Given request – Show each line of the data below that contains the string "allowEdgeOverflow", reproducing every such line in full.

· · · · · · ·

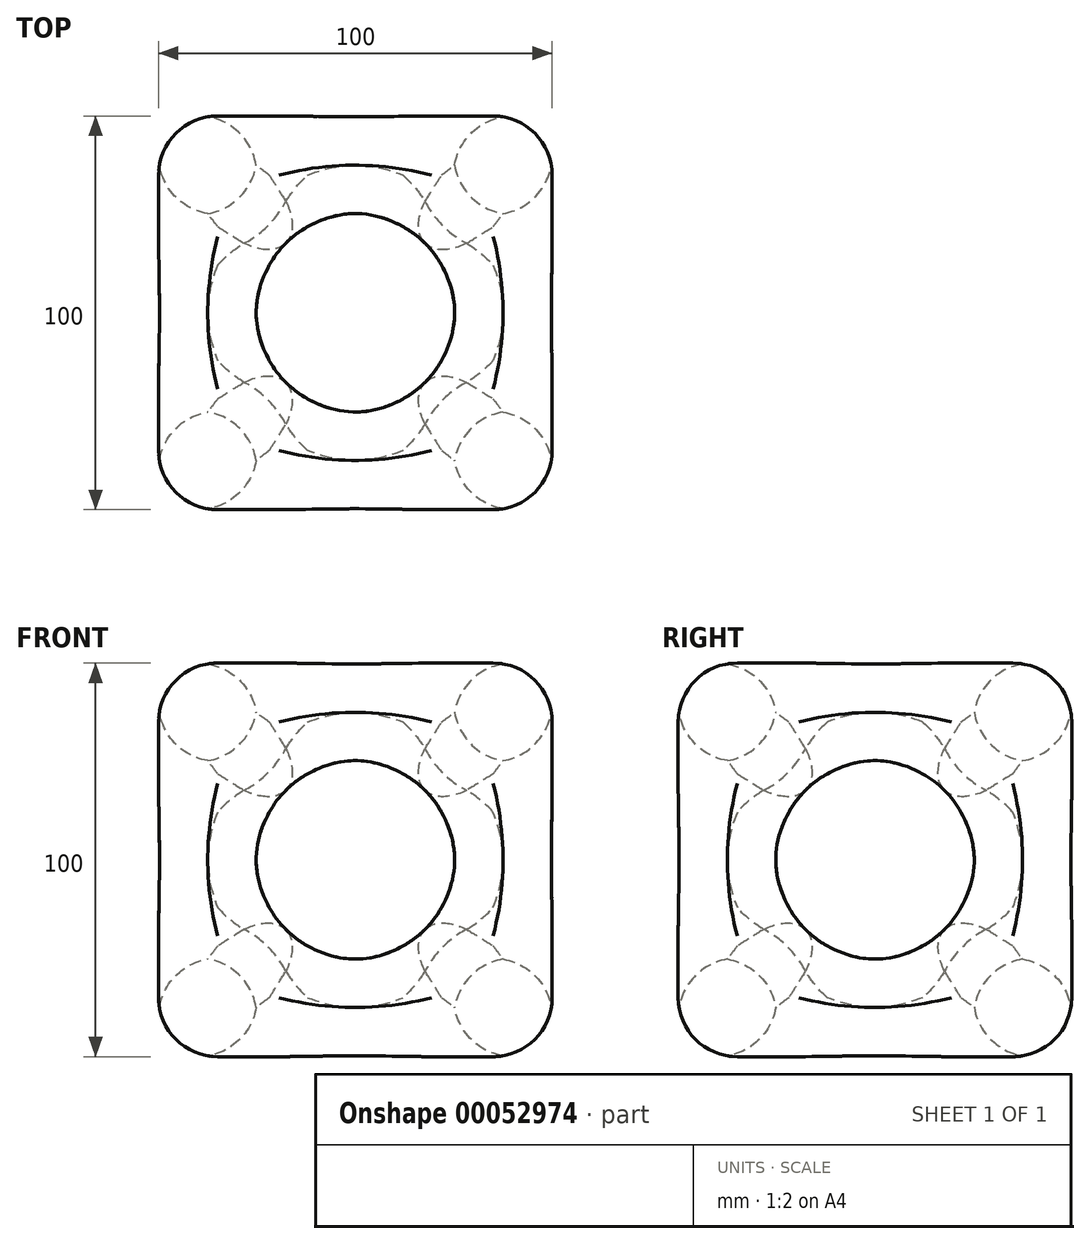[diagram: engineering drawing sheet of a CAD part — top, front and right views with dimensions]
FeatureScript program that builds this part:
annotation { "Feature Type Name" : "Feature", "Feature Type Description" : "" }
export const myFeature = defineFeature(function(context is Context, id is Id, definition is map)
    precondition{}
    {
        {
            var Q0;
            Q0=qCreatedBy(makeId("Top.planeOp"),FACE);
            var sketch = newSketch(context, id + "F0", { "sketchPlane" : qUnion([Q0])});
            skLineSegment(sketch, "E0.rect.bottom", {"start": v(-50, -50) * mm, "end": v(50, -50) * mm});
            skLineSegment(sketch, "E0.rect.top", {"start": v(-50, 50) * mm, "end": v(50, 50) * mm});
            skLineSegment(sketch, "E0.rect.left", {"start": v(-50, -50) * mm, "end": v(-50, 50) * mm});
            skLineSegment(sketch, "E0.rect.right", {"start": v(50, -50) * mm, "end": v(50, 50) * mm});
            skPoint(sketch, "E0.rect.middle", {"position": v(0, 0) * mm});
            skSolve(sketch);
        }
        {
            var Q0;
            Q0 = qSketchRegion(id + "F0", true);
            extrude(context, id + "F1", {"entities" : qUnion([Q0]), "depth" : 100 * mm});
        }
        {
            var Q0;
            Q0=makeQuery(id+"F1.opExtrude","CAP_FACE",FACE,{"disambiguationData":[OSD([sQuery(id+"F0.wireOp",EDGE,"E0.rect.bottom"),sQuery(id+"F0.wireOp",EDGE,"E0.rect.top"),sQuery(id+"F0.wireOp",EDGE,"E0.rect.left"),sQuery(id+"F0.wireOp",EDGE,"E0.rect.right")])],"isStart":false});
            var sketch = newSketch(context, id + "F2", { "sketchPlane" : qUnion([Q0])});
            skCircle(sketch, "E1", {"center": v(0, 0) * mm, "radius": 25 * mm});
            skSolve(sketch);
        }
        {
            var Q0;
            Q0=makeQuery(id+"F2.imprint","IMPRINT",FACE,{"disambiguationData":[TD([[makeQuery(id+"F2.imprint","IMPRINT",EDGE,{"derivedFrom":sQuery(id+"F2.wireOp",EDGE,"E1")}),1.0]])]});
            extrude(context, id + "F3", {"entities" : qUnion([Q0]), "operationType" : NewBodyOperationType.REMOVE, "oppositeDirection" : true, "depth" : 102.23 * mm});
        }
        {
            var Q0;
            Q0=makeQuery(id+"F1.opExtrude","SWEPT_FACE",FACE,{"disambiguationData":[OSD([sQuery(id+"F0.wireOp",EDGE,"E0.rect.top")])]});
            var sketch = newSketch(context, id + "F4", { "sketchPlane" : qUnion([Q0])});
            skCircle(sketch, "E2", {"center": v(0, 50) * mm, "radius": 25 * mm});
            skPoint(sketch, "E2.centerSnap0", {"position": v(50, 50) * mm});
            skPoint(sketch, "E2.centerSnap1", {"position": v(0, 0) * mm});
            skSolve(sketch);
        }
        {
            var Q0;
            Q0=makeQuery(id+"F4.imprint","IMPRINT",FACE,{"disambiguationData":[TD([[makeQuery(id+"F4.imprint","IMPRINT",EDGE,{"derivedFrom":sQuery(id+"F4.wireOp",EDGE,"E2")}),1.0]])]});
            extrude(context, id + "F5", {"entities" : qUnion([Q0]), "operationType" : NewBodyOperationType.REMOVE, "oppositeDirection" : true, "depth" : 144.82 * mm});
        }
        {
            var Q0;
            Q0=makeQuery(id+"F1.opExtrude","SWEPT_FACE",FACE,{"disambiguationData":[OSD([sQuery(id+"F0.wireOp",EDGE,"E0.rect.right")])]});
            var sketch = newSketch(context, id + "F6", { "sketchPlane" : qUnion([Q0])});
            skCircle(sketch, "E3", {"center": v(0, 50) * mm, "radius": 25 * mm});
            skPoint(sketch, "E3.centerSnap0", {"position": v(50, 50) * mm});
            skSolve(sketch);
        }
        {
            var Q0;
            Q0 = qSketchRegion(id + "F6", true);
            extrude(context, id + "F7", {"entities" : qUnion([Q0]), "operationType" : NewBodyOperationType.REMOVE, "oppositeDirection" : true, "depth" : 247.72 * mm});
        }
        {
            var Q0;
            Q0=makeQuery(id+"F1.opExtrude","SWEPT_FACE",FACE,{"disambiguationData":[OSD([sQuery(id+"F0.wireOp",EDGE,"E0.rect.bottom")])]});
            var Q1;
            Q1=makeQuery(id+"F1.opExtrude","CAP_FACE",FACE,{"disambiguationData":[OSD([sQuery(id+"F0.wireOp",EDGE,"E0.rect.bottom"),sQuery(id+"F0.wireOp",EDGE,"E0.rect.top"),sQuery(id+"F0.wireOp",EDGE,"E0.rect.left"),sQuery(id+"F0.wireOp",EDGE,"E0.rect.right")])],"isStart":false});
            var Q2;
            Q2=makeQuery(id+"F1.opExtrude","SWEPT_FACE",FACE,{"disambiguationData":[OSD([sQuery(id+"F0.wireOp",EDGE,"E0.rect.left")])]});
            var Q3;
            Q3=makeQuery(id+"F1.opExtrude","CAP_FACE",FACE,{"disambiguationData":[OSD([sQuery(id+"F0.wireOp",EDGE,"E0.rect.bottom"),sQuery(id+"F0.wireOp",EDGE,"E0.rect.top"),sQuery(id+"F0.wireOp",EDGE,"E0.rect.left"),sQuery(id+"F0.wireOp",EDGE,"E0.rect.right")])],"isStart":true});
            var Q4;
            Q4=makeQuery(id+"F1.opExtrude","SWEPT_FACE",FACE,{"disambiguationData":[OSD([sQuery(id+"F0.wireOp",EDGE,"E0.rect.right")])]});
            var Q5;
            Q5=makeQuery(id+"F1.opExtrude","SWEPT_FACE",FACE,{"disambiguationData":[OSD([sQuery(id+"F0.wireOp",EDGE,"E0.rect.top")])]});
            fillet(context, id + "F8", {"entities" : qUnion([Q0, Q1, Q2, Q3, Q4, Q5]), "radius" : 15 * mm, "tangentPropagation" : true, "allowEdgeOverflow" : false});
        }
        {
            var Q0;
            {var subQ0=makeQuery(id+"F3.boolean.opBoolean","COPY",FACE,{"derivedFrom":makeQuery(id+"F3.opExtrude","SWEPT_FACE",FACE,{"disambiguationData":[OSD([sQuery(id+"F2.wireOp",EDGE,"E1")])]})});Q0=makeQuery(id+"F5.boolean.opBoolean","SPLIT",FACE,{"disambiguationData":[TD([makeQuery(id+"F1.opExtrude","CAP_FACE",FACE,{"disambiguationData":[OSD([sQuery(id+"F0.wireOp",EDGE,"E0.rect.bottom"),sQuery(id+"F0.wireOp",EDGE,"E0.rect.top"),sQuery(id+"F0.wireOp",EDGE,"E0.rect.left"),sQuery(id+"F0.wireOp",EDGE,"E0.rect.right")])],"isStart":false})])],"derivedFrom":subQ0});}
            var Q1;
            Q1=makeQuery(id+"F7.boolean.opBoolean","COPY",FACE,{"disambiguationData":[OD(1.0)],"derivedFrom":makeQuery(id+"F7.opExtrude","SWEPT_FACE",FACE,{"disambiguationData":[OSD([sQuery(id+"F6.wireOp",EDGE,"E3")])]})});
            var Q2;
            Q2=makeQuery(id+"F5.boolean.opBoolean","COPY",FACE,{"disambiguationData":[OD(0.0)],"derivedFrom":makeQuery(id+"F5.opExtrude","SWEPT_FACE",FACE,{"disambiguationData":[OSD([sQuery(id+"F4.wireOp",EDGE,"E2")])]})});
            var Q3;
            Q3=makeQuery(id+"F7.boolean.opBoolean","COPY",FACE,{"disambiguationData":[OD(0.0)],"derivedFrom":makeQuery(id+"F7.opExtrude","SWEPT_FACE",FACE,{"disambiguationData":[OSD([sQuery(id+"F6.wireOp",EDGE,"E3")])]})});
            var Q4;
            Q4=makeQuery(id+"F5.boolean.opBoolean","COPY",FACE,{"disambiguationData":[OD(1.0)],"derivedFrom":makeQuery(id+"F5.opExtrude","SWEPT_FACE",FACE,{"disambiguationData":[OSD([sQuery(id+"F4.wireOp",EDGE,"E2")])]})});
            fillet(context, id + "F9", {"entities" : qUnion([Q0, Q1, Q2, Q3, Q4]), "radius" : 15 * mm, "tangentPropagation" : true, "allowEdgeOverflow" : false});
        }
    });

· · · · · · ·

Task output –
            fillet(context, id + "F8", {"entities" : qUnion([Q0, Q1, Q2, Q3, Q4, Q5]), "radius" : 15 * mm, "tangentPropagation" : true, "allowEdgeOverflow" : false});
            fillet(context, id + "F9", {"entities" : qUnion([Q0, Q1, Q2, Q3, Q4]), "radius" : 15 * mm, "tangentPropagation" : true, "allowEdgeOverflow" : false});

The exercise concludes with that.